The experience he accumulated before his return to the game on his discharge gives him a different perspective on the tour and on rugby league in general. "I went all over the world with the Marines and I didn't realise how much I was missing it until I came on this tour," he said. "When you go to third world countries, you always get a very good welcome, because they don't have a right lot else in their lives. I enjoyed that in the Marines and I'm enjoying it on tour."

Training and fighting as a professional boxer should also, in theory, help him to take the rigours of his other sport in his stride. "I always thought that, having been in the ring, I'd never get fazed by anything in rugby league, but as I go further and the stakes get higher, I'm getting more and more nervous before matches."

If that is the case, McDermott should be distinctly jumpy tomorrow, before the biggest match of his career. He is one of two new caps in Great Britain's 17, the other being the 20-year-old Sheffield centre, Keith Senior, another who has impressed in his outings so far. Larder is living up to his declaration that changes will be made if form demands it.
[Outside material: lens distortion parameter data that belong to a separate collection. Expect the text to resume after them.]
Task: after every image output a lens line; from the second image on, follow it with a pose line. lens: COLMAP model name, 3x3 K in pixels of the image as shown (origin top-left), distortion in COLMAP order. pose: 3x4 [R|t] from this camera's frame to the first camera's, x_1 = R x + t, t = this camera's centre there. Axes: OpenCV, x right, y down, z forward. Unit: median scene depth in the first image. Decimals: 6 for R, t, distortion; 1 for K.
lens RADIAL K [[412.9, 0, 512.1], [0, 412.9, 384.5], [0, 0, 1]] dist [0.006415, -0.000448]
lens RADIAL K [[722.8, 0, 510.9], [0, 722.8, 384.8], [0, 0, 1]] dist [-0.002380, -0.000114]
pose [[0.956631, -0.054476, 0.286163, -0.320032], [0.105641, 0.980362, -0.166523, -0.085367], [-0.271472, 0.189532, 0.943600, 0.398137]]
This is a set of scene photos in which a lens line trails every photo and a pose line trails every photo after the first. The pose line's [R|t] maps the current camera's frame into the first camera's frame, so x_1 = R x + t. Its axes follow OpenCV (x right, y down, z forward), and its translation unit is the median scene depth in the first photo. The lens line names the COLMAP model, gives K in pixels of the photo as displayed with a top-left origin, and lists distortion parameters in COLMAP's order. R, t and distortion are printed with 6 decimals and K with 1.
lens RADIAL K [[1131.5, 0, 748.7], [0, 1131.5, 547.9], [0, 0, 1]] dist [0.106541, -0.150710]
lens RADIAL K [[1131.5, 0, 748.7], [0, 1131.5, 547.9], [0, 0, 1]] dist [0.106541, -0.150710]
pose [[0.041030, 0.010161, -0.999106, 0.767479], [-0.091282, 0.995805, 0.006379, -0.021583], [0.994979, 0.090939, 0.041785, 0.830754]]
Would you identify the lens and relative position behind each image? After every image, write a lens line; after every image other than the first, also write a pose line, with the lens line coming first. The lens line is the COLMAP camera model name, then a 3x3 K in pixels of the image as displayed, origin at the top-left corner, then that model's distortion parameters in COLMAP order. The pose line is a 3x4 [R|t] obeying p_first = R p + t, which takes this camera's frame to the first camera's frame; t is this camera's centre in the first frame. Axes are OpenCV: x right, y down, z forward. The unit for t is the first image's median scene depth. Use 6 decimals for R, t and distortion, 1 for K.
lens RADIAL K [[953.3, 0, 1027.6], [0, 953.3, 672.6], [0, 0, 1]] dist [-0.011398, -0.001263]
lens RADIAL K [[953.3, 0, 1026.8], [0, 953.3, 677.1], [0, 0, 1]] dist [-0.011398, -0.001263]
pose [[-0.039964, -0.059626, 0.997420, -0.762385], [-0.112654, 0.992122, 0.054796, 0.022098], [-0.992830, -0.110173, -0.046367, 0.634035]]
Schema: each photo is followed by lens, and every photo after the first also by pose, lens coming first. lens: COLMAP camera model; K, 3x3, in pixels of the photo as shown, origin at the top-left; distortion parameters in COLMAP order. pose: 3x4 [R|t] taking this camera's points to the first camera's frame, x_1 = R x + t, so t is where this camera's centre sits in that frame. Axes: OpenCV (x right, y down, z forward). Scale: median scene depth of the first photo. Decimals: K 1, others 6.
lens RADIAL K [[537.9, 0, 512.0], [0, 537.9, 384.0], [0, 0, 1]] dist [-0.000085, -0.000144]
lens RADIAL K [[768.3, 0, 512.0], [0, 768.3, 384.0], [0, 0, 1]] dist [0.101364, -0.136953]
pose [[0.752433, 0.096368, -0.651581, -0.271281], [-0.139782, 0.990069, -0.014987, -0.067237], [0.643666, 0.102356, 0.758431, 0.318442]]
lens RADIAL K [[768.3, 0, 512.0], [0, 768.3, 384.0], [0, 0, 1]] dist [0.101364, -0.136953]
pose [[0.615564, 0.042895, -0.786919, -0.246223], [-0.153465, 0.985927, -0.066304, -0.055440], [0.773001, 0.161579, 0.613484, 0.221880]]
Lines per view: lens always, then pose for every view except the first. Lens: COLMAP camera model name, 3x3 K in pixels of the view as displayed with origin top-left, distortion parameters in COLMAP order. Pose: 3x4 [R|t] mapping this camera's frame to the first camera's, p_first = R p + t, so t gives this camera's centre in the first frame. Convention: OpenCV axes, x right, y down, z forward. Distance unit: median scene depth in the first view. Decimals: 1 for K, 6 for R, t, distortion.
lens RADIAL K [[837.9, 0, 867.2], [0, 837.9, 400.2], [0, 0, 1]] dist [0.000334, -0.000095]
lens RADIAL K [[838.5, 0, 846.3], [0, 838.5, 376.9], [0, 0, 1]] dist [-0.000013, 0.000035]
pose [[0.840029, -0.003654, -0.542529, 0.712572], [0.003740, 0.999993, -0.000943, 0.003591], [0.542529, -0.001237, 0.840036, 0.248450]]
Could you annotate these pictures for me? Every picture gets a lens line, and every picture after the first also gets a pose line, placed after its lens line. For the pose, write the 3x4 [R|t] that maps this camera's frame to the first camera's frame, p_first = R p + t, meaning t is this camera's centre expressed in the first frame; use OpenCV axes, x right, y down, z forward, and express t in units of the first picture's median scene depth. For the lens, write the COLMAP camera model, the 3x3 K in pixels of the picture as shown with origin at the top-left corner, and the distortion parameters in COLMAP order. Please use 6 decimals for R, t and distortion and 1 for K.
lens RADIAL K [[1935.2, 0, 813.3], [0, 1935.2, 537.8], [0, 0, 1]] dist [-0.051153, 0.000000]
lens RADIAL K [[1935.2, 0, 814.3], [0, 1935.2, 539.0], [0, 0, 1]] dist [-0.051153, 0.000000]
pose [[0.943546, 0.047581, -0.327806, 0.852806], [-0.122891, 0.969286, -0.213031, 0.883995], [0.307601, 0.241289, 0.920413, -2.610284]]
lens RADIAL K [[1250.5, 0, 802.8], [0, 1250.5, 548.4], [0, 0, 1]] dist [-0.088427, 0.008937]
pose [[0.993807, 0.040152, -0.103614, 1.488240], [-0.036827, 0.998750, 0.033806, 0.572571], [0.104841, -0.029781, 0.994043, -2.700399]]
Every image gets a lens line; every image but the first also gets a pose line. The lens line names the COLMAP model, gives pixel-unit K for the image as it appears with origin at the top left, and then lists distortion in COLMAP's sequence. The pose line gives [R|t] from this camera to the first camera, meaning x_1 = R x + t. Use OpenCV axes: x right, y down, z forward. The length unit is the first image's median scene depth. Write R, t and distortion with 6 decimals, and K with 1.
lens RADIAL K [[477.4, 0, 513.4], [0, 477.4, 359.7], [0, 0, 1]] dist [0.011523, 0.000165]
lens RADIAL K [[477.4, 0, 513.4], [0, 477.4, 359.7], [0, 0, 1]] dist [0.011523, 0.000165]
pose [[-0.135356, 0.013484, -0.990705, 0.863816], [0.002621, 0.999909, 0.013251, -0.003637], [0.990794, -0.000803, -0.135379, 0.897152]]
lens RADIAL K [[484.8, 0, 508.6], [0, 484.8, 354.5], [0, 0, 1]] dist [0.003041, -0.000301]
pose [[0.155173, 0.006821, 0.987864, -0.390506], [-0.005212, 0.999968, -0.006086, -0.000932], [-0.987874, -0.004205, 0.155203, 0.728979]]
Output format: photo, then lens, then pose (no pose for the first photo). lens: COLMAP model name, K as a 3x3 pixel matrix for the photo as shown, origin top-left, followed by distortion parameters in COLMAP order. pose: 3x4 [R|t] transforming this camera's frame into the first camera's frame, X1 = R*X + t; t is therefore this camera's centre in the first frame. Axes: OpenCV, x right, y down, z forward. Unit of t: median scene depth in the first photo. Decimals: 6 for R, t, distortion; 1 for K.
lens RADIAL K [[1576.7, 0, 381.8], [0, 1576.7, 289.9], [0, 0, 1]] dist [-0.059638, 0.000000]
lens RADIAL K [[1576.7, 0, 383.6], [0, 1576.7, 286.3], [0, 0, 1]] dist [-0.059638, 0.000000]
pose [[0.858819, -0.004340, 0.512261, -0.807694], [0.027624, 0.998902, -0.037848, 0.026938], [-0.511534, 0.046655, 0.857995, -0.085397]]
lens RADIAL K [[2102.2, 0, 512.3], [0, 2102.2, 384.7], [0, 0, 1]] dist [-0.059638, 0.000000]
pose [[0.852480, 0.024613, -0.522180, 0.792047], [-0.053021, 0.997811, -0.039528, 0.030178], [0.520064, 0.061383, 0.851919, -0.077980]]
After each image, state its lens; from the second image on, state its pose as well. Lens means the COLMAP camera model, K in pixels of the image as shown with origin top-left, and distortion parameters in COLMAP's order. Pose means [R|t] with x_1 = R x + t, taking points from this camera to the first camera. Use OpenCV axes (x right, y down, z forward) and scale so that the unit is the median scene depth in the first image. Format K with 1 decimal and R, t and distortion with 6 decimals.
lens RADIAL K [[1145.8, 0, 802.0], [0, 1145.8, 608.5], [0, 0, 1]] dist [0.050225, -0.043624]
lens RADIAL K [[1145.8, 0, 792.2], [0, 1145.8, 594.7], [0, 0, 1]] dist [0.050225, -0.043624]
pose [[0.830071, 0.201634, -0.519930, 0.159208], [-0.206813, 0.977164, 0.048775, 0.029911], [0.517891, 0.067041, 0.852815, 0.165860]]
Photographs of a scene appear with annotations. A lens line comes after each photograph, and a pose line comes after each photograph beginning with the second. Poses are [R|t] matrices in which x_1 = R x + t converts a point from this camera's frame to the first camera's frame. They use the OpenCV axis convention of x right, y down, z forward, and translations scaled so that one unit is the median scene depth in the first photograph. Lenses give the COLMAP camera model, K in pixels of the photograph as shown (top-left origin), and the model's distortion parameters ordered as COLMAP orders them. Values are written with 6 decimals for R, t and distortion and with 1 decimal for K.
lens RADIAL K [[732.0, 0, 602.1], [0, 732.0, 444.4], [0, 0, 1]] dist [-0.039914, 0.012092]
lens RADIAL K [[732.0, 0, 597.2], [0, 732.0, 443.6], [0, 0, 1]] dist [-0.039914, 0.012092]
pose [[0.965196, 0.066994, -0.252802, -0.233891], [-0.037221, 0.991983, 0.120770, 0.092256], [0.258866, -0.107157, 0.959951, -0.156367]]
The other adjustments from the side which beat Papua New Guinea last Saturday see the ever-reliable Daryl Powell win his 30th cap, with Hunte, who is recovering from a back injury, moving to the wing. Paul Sculthorpe displaces Chris Joynt in the second row, a tribute to his maturity as a player at the tender age of 19, while Mick Cassidy and Steve Molloy are promoted to the bench.

Fiji delay finalising their team, but Joe Dakuitonga - one of three Sheffield Eagles team-mates facing Senior and the Great Britain prop, Paul Broadbent - said that this is the best Fijian side yet, far better than the one beaten 46-0 by England in the World Cup last October.

Fiji's most celebrated player is Canberra's Noa Nadruku, someone so renowned that bus drivers announce the fact when they go through his home village. He withdrew last night for unspecified personal reasons, leaving Manoa Thompson, who was briefly with Warrington, to take over the captaincy.

The British camp have dismissed rumours that a rejection of the Super League appeal in Sydney today could cause the Test to be called off as disinformation from the Australian Rugby League. Plans are afoot to add one or more matches in Australia to the tour if the appeal succeeds.

Clive Griffiths, the Great Britain assistant coach, will be looking for a new club job when he returns, following the decision of South Wales not to take up the offer of a place in the First Division as a consolation prize for the Super League place that was offered and withdrawn.

GREAT BRITAIN: Spruce (Bradford); Hunte (St Helens), Radlinski (Wigan), Powell (Keighley), Sullivan (St Helens); Harris (Warrington), Goulding (St Helens); Broadbent (Sheffield), Cunningham (St Helens), McDermott (Bradford), Betts (Auckland), Sculthorpe (Warrington), Farrell (Wigan). Substitutes: Smith (Castleford), Senior (Sheffield), Cassidy (Wigan), Molloy (Featherstone).